Кто-то сказал: «Великие чувства начинаются с возвышенных слов и кончаются низкими поступками». Положение в Ногане становилось все более запутанным, а Шопен не мог смотреть на это спокойно. Неизвестно, был ли Шопен только сторонним наблюдателем или же видел все эти события глазами Соланж. А она ненавидела брата и ссорилась с ним по любому поводу. Нередко дело осложнялось «материнским характером» Жорж Санд; она взяла на воспитание молоденькую кузину, Огюстин Бро, красивую девушку, с которой флиртовал Морис. В Огюстин был влюблен молодой художник Теодор Руссо, но Соланж разбила их свадьбу, открыв Теодору глаза на отношения Огюстин и Мориса. Одним словом, грязь, грязь и полумещанские дрязги, которые должны были очень коробить Фридерика. Мадам Санд не разрешала ему вмешиваться в эти дела; она давала ему понять, что его это не касается, что он человек чужой. Вскоре к этому примешалось и замужество Соланж, которая буквально накануне подписания брачного контракта с молодым соседом переменила решение, обвенчавшись с заурядным поклонником ма дам Санд, скульптором Клесинжером. В истории с этим замужеством Шопен выказал куда более рассудка, нежели мадам Санд; он был против, но раз уж дело было сделано, он признал факт свершившимся и старался поддерживать с молодой четой нормальные отношения. Мадам Санд обидевшись на него за это, устраивала ему возмутительные сцены. Автор «Лелии» и Морис вели против Соланж и ее запальчивого мужа настоящую войну.
Шопен покинул Ноган в ноябре 1846 года — еще перед этими грустными событиями. Ничто не предвещало, что он уже никогда не возвратится в этот дом, который сыграл столь большую роль во всем его творчестве. Препирательства по любому поводу с Морисом, домашние дрязги — даже из-за слуг — осточертели Шопену. Но прежде всего он почувствовал, что мадам Санд уже сыта им, что он попросту начал ее тяготить. О любви давно уже перестали говорить, дружба в лучшем случае была сомнительной. Сердечный тон Шопена давно превратился в полную горечи иронию.
«Что же утренней зорьки[95] касается, то вчера большой был туман, сегодня же ожидаю солнца…»
+--
** ЗАДАЧА A **
Процитируйте дословно строки записей ниже, от строки с «common name: Orange-breasted bushshrike» до строки с «scientific name: Leucanthemum ircutianum» включительно.

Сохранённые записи
+--
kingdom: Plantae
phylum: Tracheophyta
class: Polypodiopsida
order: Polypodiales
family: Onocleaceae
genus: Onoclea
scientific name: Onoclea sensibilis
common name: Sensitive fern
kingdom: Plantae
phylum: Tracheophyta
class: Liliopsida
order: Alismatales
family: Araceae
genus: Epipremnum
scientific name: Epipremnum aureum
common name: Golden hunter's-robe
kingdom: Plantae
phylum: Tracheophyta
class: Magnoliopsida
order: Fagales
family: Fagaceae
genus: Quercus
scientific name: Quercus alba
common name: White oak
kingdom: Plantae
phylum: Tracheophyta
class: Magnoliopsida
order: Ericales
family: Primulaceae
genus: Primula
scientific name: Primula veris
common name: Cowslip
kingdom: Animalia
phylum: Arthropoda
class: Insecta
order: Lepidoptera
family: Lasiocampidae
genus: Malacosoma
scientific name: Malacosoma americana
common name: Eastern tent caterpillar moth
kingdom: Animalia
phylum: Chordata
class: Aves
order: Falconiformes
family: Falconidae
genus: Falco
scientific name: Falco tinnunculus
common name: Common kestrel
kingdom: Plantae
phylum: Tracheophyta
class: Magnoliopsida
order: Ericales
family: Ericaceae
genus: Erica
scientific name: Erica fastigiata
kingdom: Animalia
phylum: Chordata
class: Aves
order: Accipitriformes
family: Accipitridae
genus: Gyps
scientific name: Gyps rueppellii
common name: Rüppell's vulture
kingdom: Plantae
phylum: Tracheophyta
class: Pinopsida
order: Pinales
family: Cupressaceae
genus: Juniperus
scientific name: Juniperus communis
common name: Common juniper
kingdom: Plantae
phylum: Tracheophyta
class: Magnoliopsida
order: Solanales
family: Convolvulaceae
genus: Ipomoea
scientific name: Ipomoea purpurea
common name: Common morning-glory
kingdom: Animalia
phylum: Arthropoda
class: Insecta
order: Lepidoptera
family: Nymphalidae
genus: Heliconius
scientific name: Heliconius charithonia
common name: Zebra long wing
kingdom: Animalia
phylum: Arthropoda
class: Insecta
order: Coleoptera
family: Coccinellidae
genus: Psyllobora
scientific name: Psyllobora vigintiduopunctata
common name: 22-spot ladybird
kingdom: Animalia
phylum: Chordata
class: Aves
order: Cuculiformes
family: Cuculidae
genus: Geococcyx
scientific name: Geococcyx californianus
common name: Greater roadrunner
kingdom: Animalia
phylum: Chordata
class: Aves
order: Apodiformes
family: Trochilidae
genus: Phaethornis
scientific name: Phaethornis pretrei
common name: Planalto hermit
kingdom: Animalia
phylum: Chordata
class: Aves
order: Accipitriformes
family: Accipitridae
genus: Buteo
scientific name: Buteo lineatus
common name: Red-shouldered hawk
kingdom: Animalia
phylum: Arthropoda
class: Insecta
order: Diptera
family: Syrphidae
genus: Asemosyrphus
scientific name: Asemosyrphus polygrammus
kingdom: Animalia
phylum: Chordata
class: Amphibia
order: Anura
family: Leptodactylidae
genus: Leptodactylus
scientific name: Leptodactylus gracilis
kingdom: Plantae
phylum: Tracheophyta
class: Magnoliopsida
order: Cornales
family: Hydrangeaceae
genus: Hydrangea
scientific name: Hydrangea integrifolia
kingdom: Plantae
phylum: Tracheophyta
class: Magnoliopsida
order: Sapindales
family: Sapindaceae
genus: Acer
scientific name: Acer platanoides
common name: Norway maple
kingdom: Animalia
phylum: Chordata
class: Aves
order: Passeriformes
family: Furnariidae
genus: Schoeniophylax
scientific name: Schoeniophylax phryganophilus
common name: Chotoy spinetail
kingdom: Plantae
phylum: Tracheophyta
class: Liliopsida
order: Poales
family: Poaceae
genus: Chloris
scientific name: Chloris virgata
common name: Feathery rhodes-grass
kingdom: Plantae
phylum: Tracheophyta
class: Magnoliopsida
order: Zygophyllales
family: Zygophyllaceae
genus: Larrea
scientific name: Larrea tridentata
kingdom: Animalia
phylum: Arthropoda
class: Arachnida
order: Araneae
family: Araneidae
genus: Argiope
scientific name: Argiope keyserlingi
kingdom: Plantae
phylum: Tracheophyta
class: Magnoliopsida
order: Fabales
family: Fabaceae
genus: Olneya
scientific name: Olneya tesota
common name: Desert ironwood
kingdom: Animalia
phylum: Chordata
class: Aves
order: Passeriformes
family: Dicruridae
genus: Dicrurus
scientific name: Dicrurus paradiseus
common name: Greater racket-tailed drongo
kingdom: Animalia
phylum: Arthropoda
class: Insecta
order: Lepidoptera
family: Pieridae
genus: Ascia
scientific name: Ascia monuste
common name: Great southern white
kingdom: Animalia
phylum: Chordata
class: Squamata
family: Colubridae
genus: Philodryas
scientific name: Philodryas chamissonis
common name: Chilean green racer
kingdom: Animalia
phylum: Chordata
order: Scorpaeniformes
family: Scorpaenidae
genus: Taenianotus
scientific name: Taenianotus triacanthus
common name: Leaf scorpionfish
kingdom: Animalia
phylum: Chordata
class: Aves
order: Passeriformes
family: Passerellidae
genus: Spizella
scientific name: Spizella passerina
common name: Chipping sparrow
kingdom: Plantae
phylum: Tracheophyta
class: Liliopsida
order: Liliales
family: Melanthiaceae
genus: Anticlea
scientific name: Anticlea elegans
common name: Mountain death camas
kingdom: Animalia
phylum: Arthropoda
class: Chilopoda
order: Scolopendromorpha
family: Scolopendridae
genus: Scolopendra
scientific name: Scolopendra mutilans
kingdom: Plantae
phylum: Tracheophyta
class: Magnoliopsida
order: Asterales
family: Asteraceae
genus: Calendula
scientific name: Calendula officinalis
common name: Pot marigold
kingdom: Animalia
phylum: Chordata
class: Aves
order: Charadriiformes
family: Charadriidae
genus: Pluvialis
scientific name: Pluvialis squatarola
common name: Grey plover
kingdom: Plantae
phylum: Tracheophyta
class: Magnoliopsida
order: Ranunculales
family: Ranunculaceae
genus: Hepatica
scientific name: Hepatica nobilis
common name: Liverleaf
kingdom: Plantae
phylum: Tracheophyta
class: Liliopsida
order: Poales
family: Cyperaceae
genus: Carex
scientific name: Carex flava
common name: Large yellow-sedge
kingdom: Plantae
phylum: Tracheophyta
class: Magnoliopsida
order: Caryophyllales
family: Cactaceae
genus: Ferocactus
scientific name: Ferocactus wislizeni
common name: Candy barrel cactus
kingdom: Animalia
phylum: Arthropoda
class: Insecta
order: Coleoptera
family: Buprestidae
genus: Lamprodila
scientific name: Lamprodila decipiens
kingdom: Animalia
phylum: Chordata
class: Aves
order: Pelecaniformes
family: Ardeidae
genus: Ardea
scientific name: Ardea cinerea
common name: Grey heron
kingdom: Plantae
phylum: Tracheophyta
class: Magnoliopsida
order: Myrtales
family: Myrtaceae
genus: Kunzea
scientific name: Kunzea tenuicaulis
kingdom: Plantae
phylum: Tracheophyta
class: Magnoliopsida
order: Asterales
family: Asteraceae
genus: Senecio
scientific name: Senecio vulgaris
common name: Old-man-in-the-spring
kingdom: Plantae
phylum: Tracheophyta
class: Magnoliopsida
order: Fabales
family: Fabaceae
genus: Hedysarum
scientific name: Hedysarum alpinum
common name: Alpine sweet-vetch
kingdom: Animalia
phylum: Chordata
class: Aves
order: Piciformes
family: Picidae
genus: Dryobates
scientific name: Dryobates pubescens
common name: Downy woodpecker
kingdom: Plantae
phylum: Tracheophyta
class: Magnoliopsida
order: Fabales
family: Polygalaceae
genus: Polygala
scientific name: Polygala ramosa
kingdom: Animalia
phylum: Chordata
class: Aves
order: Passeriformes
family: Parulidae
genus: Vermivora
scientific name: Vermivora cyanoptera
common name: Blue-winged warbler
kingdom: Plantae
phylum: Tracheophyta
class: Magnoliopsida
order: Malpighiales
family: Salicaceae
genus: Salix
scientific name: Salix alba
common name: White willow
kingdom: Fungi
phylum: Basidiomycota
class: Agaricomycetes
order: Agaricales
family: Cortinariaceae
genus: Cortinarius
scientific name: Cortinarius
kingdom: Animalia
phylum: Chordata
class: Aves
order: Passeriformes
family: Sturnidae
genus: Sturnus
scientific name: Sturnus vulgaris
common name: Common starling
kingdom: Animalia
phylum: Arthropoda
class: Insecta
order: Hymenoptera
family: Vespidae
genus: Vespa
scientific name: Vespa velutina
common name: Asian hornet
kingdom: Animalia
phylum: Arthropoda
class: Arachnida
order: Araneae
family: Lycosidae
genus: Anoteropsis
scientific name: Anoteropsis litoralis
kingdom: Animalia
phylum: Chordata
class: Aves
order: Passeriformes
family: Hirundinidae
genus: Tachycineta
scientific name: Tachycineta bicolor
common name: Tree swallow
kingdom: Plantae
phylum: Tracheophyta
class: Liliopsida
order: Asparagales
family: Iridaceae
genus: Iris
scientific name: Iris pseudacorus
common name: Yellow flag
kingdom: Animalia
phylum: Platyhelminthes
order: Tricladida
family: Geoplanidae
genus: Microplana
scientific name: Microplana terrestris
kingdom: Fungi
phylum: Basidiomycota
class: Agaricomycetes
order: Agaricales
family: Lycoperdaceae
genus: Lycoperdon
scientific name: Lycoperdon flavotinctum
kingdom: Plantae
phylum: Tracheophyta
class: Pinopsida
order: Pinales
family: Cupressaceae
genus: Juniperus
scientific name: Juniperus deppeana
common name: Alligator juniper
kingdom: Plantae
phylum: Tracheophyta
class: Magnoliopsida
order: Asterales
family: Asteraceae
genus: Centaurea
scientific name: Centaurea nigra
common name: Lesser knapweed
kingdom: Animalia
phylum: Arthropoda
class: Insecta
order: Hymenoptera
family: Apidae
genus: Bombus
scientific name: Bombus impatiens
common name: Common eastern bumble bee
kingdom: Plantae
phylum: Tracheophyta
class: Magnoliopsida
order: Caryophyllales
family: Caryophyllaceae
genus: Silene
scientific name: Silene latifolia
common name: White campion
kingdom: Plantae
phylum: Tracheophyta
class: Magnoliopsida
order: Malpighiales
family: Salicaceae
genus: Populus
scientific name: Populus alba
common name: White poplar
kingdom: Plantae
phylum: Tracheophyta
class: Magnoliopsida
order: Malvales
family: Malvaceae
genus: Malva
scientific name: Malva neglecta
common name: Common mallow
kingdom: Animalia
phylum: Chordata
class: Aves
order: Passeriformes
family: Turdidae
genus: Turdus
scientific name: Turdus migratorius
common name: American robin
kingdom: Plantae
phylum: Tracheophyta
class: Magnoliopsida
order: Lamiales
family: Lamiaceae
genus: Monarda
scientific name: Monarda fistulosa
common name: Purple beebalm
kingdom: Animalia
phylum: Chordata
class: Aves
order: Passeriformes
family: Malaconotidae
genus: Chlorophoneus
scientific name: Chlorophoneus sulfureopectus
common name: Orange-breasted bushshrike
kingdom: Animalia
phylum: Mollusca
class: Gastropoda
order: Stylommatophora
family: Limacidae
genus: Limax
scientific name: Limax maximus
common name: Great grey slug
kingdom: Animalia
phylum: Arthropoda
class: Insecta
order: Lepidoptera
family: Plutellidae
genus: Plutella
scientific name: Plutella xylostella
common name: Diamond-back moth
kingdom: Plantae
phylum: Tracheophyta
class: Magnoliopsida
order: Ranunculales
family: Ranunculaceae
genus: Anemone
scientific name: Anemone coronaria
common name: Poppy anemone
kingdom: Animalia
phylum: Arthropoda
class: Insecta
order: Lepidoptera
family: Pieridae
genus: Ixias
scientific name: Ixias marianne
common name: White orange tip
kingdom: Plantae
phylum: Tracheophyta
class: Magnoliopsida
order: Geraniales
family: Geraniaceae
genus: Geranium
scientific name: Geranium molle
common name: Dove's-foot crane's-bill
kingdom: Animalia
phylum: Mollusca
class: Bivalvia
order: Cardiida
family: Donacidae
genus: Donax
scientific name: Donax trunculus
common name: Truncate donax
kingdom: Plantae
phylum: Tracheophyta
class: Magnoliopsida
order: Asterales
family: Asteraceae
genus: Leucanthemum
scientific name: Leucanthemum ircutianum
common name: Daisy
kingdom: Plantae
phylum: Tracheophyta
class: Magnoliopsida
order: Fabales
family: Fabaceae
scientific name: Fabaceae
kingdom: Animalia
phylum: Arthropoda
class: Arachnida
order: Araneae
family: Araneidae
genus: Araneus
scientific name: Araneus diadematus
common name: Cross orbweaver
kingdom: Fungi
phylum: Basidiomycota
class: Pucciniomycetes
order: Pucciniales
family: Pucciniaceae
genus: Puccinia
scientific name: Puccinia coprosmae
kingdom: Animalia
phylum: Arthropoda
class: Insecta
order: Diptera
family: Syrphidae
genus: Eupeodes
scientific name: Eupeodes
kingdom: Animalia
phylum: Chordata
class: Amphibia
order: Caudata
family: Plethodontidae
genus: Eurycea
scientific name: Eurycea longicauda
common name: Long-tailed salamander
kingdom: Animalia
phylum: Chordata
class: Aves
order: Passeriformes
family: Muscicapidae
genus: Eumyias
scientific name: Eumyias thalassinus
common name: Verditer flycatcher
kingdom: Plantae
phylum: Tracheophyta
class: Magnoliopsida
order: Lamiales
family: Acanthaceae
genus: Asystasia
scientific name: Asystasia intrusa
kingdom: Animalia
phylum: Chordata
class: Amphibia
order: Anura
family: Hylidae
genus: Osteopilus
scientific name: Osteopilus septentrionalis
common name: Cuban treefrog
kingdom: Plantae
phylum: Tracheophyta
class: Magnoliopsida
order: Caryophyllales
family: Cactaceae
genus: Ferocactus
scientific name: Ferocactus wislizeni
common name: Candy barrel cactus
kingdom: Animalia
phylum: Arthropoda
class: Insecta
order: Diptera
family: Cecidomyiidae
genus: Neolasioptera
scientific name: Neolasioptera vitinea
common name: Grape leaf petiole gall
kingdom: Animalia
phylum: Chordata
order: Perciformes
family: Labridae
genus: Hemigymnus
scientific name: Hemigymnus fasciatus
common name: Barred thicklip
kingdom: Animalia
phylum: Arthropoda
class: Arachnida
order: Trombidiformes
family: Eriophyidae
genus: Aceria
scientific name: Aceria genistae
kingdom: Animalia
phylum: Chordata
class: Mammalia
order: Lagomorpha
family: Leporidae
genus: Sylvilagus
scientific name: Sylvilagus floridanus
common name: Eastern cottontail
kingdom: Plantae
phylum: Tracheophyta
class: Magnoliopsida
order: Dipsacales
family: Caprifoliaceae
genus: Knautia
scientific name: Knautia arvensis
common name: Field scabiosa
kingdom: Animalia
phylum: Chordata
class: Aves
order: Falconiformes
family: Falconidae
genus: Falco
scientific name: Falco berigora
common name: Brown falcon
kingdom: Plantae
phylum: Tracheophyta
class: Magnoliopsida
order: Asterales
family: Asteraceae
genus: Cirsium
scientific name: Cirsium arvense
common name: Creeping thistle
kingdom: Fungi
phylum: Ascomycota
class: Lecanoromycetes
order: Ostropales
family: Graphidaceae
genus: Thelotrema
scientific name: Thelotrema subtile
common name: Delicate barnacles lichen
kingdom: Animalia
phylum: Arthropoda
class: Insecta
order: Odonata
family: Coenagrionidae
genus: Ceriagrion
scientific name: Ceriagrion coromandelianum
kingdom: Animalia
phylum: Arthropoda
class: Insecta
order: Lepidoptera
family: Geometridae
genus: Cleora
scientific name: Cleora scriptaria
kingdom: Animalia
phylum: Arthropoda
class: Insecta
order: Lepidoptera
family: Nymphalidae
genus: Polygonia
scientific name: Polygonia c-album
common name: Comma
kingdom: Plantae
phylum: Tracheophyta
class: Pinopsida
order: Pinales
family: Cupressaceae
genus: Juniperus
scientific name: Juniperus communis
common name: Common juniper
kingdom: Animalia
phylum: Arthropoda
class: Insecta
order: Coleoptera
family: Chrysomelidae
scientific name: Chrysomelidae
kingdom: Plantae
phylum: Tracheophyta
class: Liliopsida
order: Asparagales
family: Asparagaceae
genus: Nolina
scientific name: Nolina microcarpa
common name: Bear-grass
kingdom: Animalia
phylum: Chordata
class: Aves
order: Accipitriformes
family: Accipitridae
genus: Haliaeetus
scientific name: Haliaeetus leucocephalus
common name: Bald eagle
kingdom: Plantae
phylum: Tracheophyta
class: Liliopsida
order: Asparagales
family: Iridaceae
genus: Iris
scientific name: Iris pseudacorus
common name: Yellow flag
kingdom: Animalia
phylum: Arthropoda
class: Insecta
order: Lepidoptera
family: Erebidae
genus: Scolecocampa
+--
** ЗАДАЧА B **
Выведите без изменений часть текста о Шопене от «Шопен покинул Ноган» до «полную горечи иронию.».

** РЕЗУЛЬТАТ A **
common name: Orange-breasted bushshrike
kingdom: Animalia
phylum: Mollusca
class: Gastropoda
order: Stylommatophora
family: Limacidae
genus: Limax
scientific name: Limax maximus
common name: Great grey slug
kingdom: Animalia
phylum: Arthropoda
class: Insecta
order: Lepidoptera
family: Plutellidae
genus: Plutella
scientific name: Plutella xylostella
common name: Diamond-back moth
kingdom: Plantae
phylum: Tracheophyta
class: Magnoliopsida
order: Ranunculales
family: Ranunculaceae
genus: Anemone
scientific name: Anemone coronaria
common name: Poppy anemone
kingdom: Animalia
phylum: Arthropoda
class: Insecta
order: Lepidoptera
family: Pieridae
genus: Ixias
scientific name: Ixias marianne
common name: White orange tip
kingdom: Plantae
phylum: Tracheophyta
class: Magnoliopsida
order: Geraniales
family: Geraniaceae
genus: Geranium
scientific name: Geranium molle
common name: Dove's-foot crane's-bill
kingdom: Animalia
phylum: Mollusca
class: Bivalvia
order: Cardiida
family: Donacidae
genus: Donax
scientific name: Donax trunculus
common name: Truncate donax
kingdom: Plantae
phylum: Tracheophyta
class: Magnoliopsida
order: Asterales
family: Asteraceae
genus: Leucanthemum
scientific name: Leucanthemum ircutianum

** РЕЗУЛЬТАТ B **
Шопен покинул Ноган в ноябре 1846 года — еще перед этими грустными событиями. Ничто не предвещало, что он уже никогда не возвратится в этот дом, который сыграл столь большую роль во всем его творчестве. Препирательства по любому поводу с Морисом, домашние дрязги — даже из-за слуг — осточертели Шопену. Но прежде всего он почувствовал, что мадам Санд уже сыта им, что он попросту начал ее тяготить. О любви давно уже перестали говорить, дружба в лучшем случае была сомнительной. Сердечный тон Шопена давно превратился в полную горечи иронию.